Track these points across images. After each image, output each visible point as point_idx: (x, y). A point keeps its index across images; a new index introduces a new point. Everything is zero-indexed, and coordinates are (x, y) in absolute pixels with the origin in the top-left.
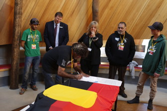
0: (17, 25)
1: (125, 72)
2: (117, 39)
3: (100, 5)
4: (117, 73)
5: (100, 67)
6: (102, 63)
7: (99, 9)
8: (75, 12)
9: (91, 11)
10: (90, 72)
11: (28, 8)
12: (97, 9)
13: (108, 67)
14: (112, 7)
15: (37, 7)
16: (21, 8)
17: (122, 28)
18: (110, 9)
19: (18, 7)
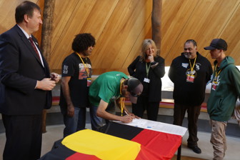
0: (46, 44)
1: (197, 115)
2: (185, 65)
3: (163, 15)
4: (186, 115)
5: (161, 105)
6: (163, 100)
7: (162, 21)
8: (127, 26)
9: (149, 24)
10: (145, 112)
11: (62, 21)
12: (159, 21)
13: (173, 106)
14: (181, 18)
15: (74, 20)
16: (51, 21)
17: (189, 49)
18: (179, 22)
19: (48, 20)
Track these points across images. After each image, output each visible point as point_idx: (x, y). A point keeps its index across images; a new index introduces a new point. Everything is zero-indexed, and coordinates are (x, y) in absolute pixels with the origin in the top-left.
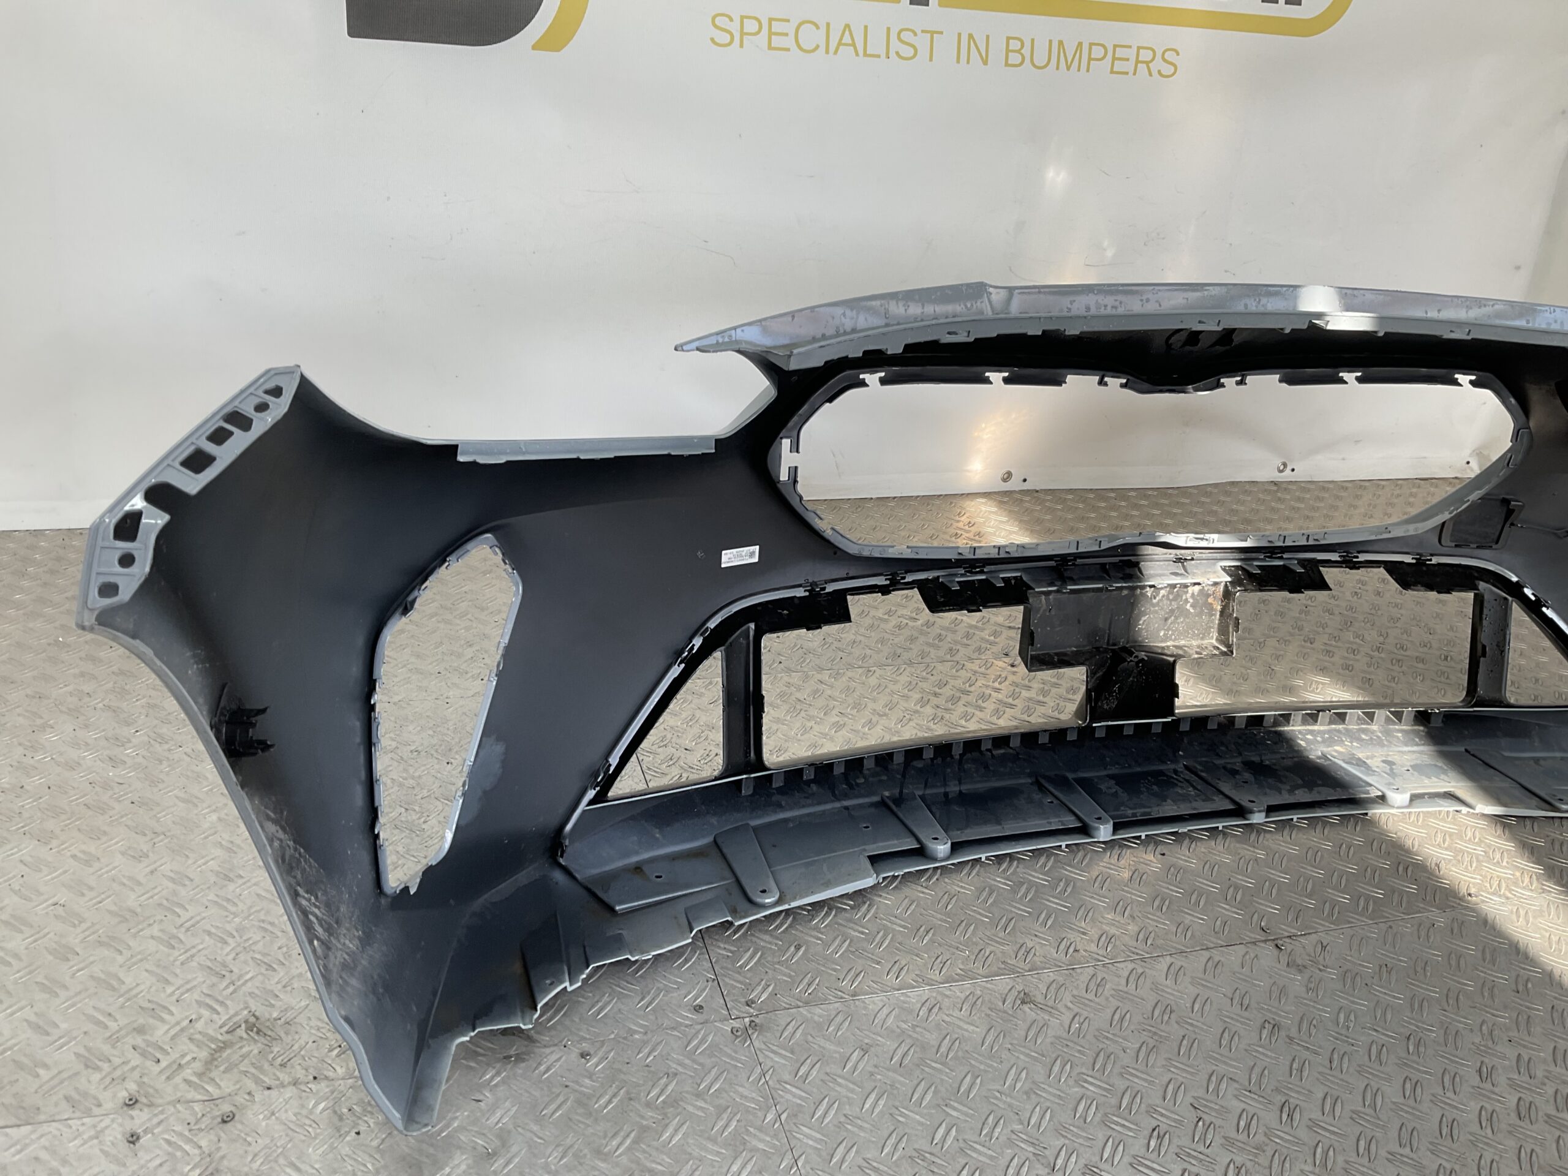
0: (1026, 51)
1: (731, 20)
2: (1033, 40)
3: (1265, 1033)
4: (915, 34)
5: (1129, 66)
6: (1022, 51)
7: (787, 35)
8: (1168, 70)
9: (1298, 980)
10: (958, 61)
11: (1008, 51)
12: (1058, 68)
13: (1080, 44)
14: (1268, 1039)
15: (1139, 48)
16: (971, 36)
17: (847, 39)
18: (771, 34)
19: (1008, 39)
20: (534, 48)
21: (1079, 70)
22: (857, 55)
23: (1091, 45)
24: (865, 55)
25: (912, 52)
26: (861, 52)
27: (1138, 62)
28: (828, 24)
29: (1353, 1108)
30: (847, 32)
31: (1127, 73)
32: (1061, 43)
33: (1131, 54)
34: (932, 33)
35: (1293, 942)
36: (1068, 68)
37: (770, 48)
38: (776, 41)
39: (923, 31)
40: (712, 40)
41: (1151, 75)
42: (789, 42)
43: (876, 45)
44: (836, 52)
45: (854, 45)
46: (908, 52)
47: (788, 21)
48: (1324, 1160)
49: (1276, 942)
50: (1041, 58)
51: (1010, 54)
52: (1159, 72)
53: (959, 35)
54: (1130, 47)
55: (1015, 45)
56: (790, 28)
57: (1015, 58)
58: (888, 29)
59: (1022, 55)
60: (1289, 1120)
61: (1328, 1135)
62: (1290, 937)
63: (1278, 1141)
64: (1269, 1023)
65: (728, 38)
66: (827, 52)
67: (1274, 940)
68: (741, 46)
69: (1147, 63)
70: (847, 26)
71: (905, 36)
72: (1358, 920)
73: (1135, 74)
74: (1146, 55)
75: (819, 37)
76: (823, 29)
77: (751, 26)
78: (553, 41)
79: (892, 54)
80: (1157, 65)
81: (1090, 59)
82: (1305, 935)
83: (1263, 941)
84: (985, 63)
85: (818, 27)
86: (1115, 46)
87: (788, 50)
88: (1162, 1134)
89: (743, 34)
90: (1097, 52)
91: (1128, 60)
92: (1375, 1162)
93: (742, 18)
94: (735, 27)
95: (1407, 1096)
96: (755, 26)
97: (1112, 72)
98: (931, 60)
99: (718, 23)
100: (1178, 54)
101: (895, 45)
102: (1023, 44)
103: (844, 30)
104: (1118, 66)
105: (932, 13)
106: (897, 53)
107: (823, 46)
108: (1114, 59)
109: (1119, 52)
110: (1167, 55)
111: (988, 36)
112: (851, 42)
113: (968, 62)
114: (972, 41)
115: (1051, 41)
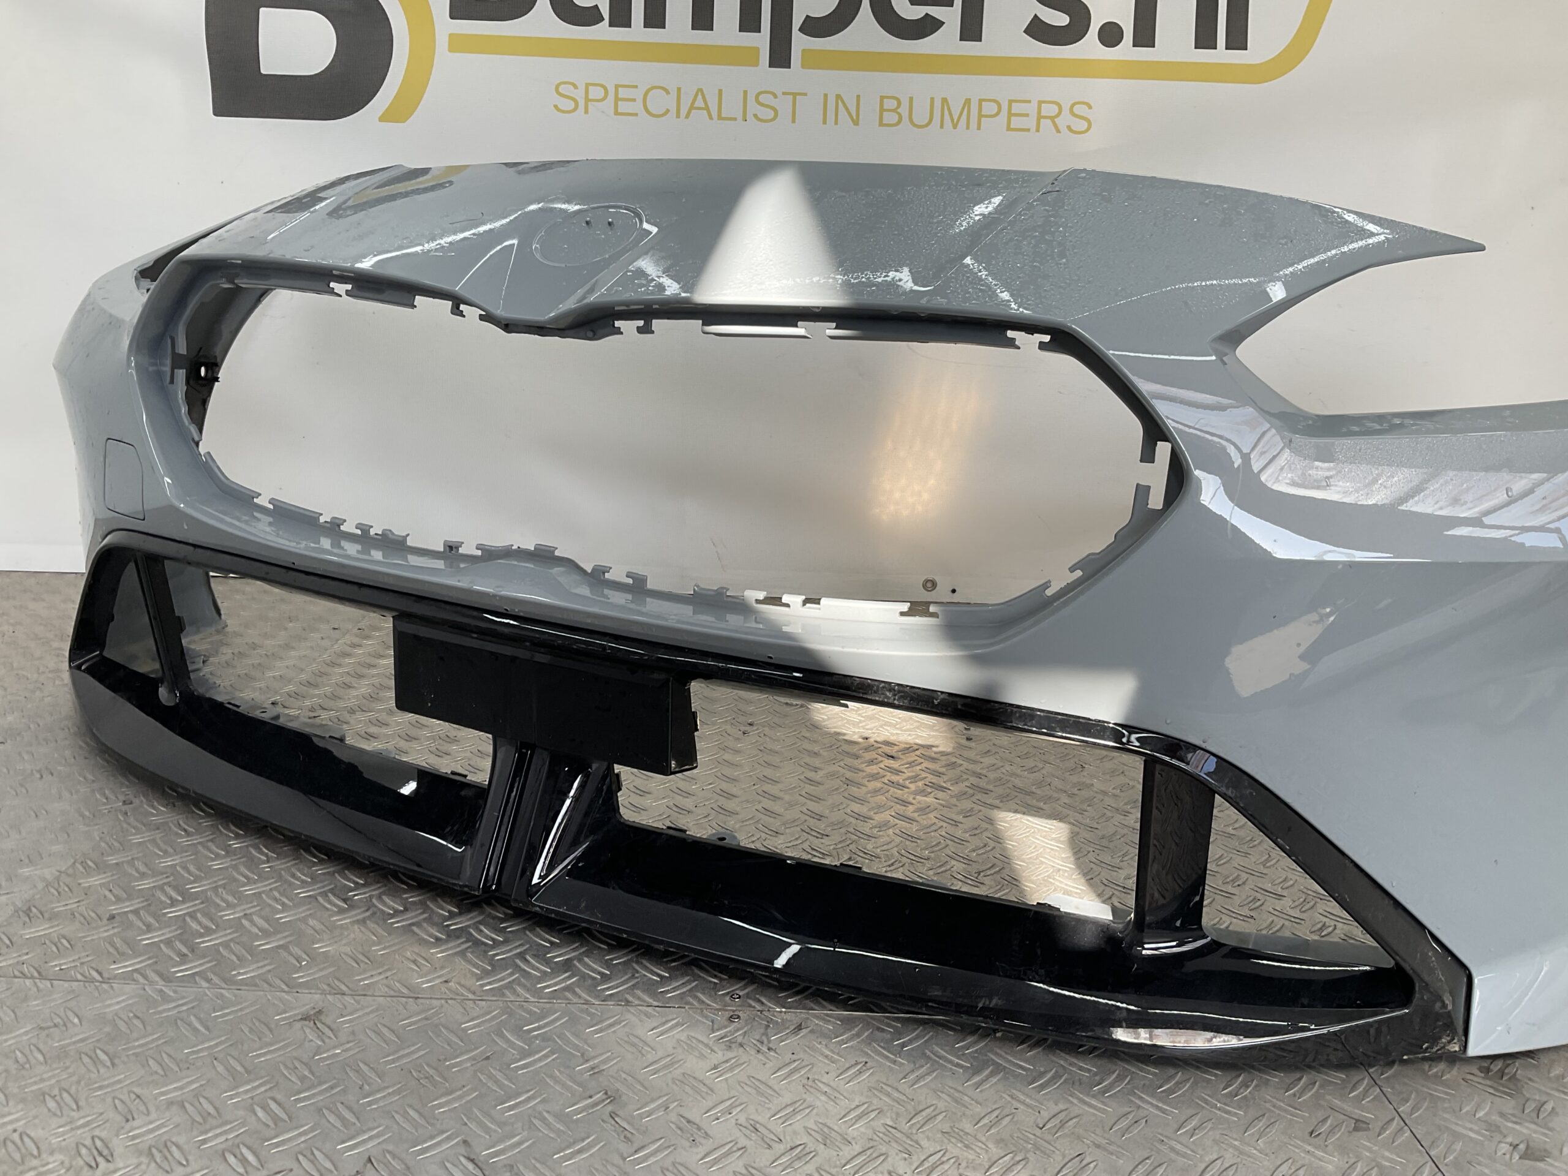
0: (904, 110)
1: (576, 88)
2: (911, 99)
4: (775, 96)
5: (1031, 123)
6: (899, 110)
7: (634, 100)
8: (1081, 125)
10: (825, 122)
11: (882, 110)
12: (942, 126)
13: (968, 101)
15: (1040, 103)
16: (838, 97)
17: (699, 103)
18: (617, 99)
19: (882, 98)
20: (381, 119)
21: (968, 128)
22: (711, 118)
23: (981, 101)
24: (720, 118)
25: (772, 113)
26: (715, 115)
27: (1040, 117)
28: (679, 89)
30: (700, 97)
31: (1028, 130)
32: (945, 101)
33: (1032, 109)
34: (795, 95)
36: (955, 127)
37: (617, 113)
38: (623, 107)
39: (784, 93)
40: (556, 106)
41: (1058, 131)
42: (638, 107)
43: (731, 107)
44: (687, 116)
45: (707, 108)
46: (767, 114)
47: (636, 87)
50: (921, 117)
51: (885, 113)
52: (1069, 127)
53: (826, 95)
54: (1029, 102)
55: (890, 104)
56: (638, 94)
57: (890, 118)
58: (745, 92)
59: (899, 114)
65: (572, 105)
66: (678, 116)
68: (586, 112)
69: (1052, 118)
70: (700, 91)
71: (764, 98)
73: (1038, 130)
74: (1049, 110)
75: (670, 102)
76: (674, 94)
77: (596, 93)
79: (750, 116)
80: (1065, 120)
84: (856, 123)
85: (668, 92)
86: (1011, 102)
87: (636, 115)
89: (587, 100)
90: (989, 108)
91: (1027, 115)
93: (587, 85)
94: (579, 95)
96: (600, 93)
97: (1009, 129)
98: (794, 121)
99: (560, 90)
100: (1090, 107)
101: (753, 107)
102: (899, 103)
103: (696, 95)
104: (1016, 122)
105: (796, 74)
106: (755, 116)
107: (674, 110)
108: (1010, 114)
109: (1016, 108)
110: (1077, 109)
111: (858, 97)
112: (704, 106)
113: (836, 123)
114: (840, 103)
115: (932, 99)
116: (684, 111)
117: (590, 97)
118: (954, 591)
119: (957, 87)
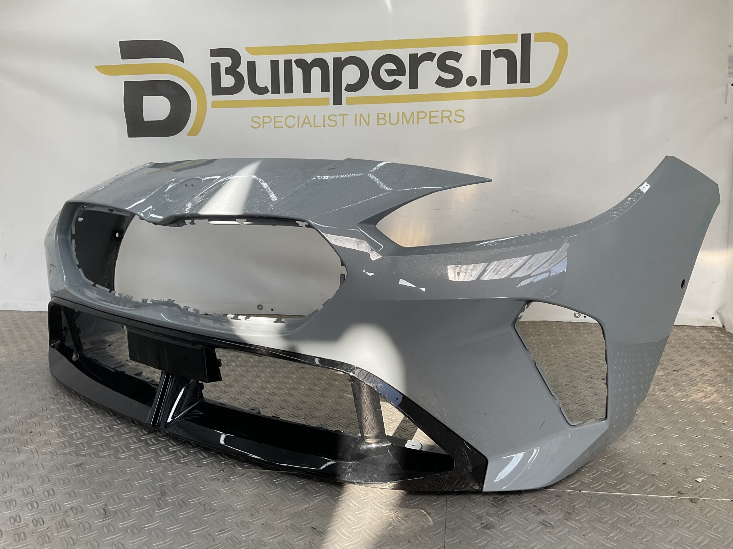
0: (387, 118)
1: (259, 118)
2: (390, 113)
4: (336, 116)
5: (439, 120)
7: (281, 122)
8: (460, 119)
10: (356, 125)
11: (378, 119)
12: (403, 124)
13: (413, 113)
15: (442, 111)
16: (361, 115)
17: (307, 121)
18: (275, 122)
19: (378, 114)
20: (188, 135)
21: (413, 123)
22: (311, 126)
23: (418, 112)
24: (315, 126)
25: (335, 123)
26: (313, 125)
27: (442, 117)
28: (299, 116)
30: (307, 119)
31: (438, 123)
32: (403, 113)
33: (439, 114)
34: (344, 115)
36: (408, 123)
37: (275, 127)
38: (277, 125)
39: (339, 115)
40: (252, 126)
41: (451, 122)
42: (283, 124)
43: (319, 121)
44: (302, 127)
45: (309, 123)
46: (333, 123)
47: (282, 116)
50: (394, 120)
52: (455, 120)
54: (438, 111)
55: (381, 116)
56: (283, 119)
57: (382, 122)
58: (324, 116)
59: (385, 120)
66: (298, 127)
68: (263, 127)
69: (448, 117)
70: (307, 116)
71: (332, 117)
73: (442, 122)
74: (446, 114)
76: (297, 118)
77: (267, 120)
78: (194, 132)
79: (326, 125)
80: (453, 117)
81: (418, 118)
84: (368, 125)
85: (294, 118)
86: (430, 112)
89: (264, 123)
90: (422, 115)
91: (437, 117)
93: (264, 117)
94: (261, 121)
97: (430, 123)
98: (343, 126)
99: (254, 120)
100: (463, 112)
101: (327, 121)
102: (385, 117)
103: (305, 118)
104: (433, 120)
105: (344, 107)
106: (328, 125)
107: (297, 125)
108: (430, 117)
109: (433, 114)
110: (458, 113)
111: (369, 114)
112: (308, 122)
113: (360, 125)
114: (362, 117)
115: (398, 113)
116: (301, 125)
119: (408, 108)
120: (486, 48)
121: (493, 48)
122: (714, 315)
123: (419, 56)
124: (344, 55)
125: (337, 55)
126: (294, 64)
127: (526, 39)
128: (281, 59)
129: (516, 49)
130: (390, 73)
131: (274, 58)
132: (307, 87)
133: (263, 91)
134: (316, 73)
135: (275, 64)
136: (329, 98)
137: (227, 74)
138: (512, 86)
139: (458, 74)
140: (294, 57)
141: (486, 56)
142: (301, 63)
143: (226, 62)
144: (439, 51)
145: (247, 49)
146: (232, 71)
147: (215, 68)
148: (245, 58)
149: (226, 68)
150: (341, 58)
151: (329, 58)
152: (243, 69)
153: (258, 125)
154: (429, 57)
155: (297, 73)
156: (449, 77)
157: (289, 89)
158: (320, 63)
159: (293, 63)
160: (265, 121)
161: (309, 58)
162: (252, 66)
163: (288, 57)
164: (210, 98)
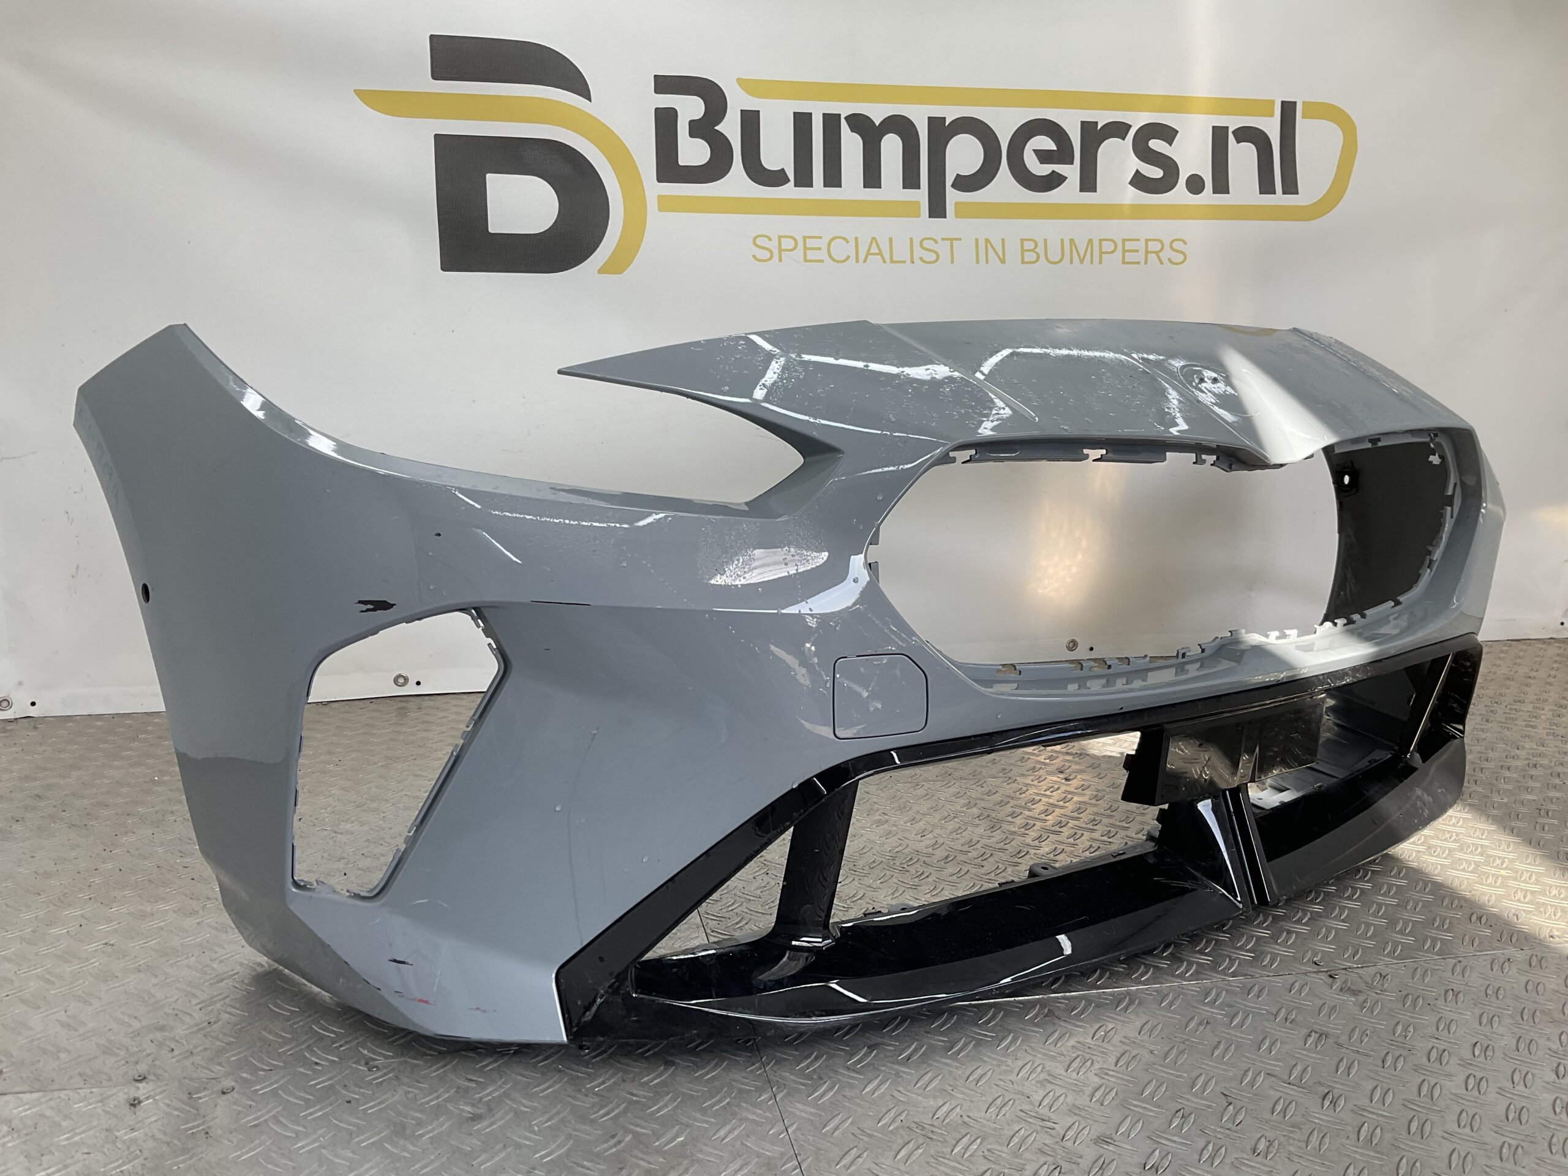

> [THE PROBLEM]
Leave out the pictures and restate, word for word, the lines from the top of the data through the line containing "7: (787, 35)", both included.

> [SOLUTION TO THE PROBLEM]
Track these points across images. After each image, output each visible point as point_idx: (x, y). A point keeps its index across images; a new index introduces a new point. Everything is zero-indexed, and coordinates are (x, y) in absolute pixels with the origin in the top-left.
0: (17, 25)
1: (125, 72)
2: (117, 39)
3: (100, 5)
4: (117, 73)
5: (100, 67)
6: (102, 63)
7: (99, 9)
8: (75, 12)
9: (91, 11)
10: (90, 72)
11: (28, 8)
12: (97, 9)
13: (108, 67)
14: (112, 7)
15: (37, 7)
16: (21, 8)
17: (122, 28)
18: (110, 9)
19: (18, 7)
0: (46, 44)
1: (197, 115)
2: (185, 65)
3: (163, 15)
4: (186, 115)
5: (161, 105)
6: (163, 100)
7: (162, 21)
8: (127, 26)
9: (149, 24)
10: (145, 112)
11: (62, 21)
12: (159, 21)
13: (173, 106)
14: (181, 18)
15: (74, 20)
16: (51, 21)
17: (189, 49)
18: (179, 22)
19: (48, 20)
Track these points across images. After each image, output each visible point as point_idx: (x, y). A point keeps its index across images; a new index introduces a new point. Everything is zero-indexed, and coordinates are (x, y) in absolute pixels with the origin in the top-left.
0: (1026, 51)
1: (731, 20)
2: (1033, 40)
3: (1265, 1033)
4: (915, 34)
5: (1129, 66)
6: (1022, 51)
7: (787, 35)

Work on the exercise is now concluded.